**EXERCISE**
Rewrite every one of these lines, substituting "division" for "phylum" wherever it occurs and changing nothing else. Omit the pictures from your answer.
=-=-=
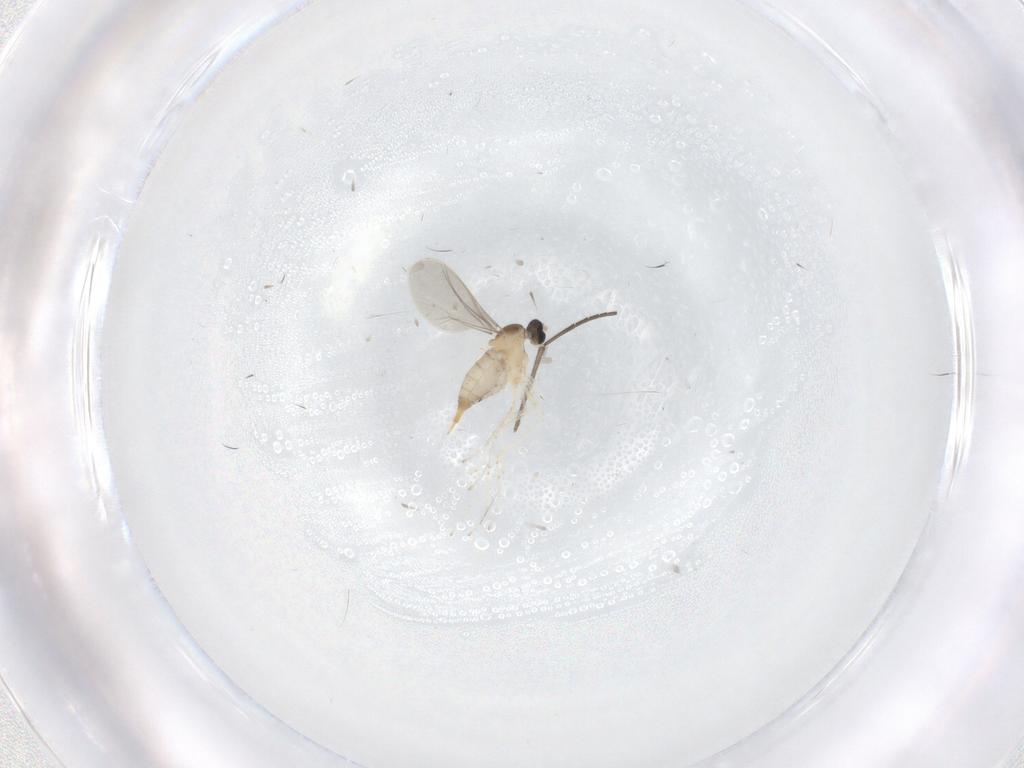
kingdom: Animalia
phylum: Arthropoda
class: Insecta
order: Diptera
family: Cecidomyiidae
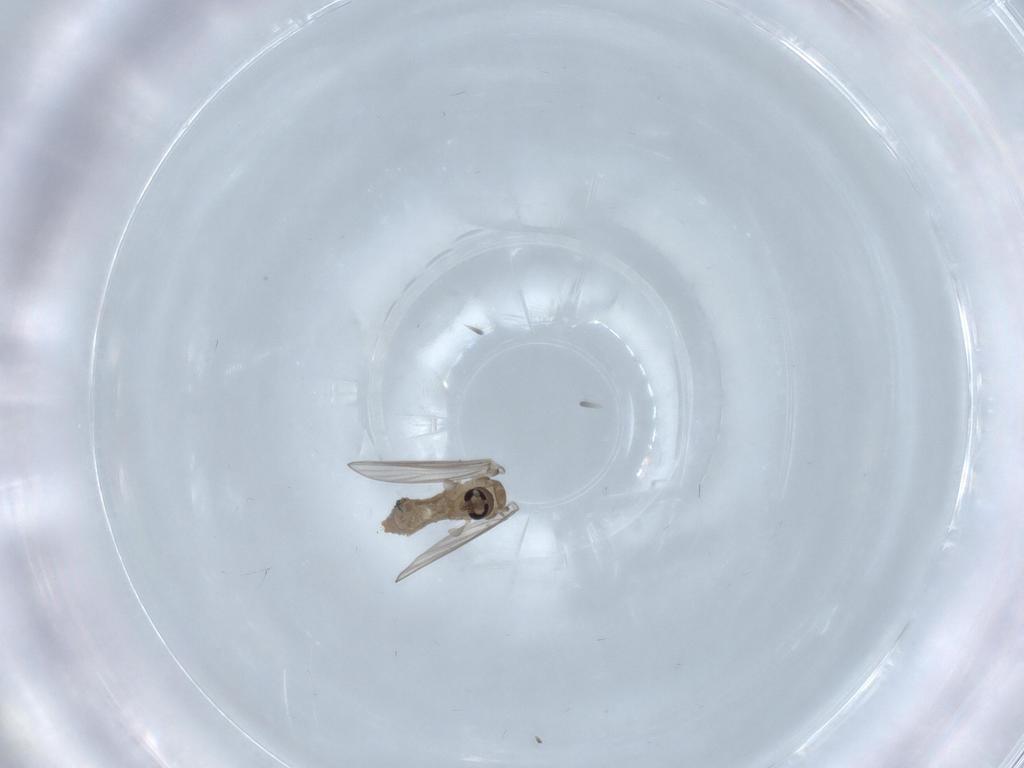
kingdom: Animalia
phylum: Arthropoda
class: Insecta
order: Diptera
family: Psychodidae
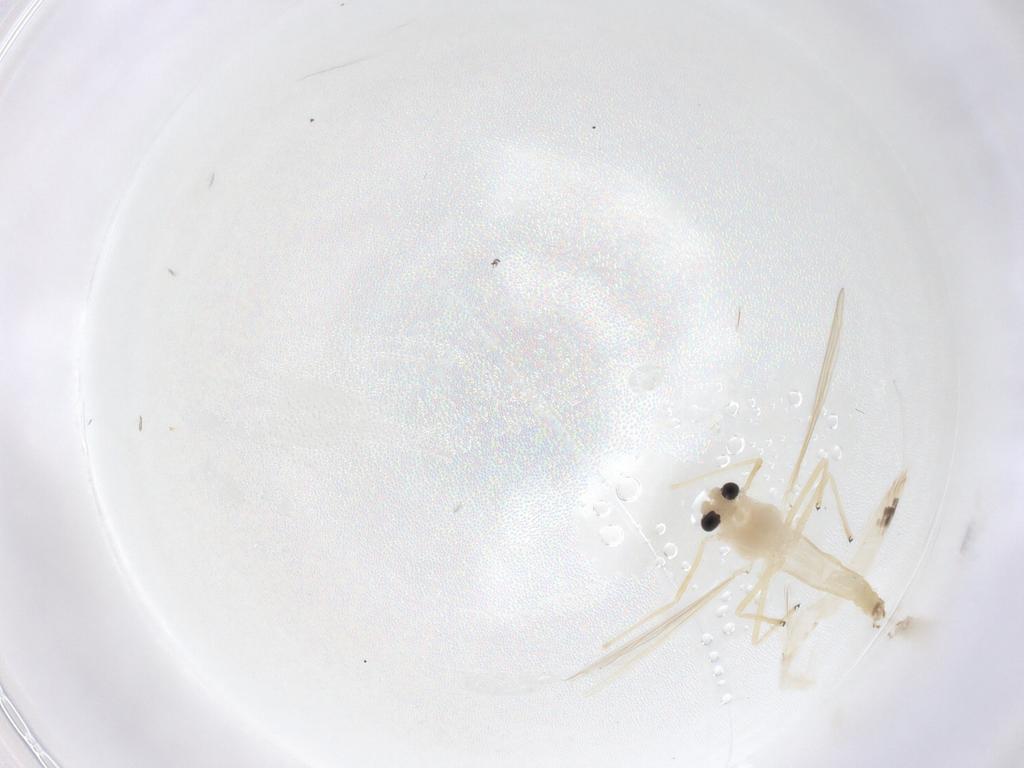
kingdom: Animalia
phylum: Arthropoda
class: Insecta
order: Diptera
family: Chironomidae
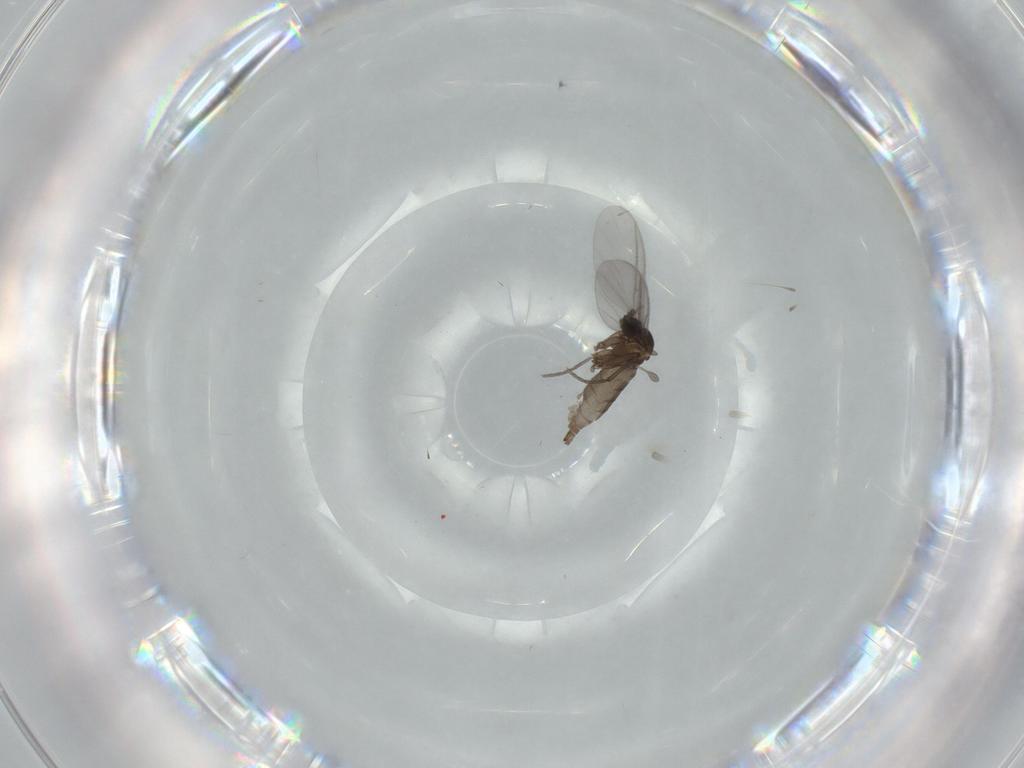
=-=-=
**RESULT**
kingdom: Animalia
division: Arthropoda
class: Insecta
order: Diptera
family: Cecidomyiidae
kingdom: Animalia
division: Arthropoda
class: Insecta
order: Diptera
family: Psychodidae
kingdom: Animalia
division: Arthropoda
class: Insecta
order: Diptera
family: Chironomidae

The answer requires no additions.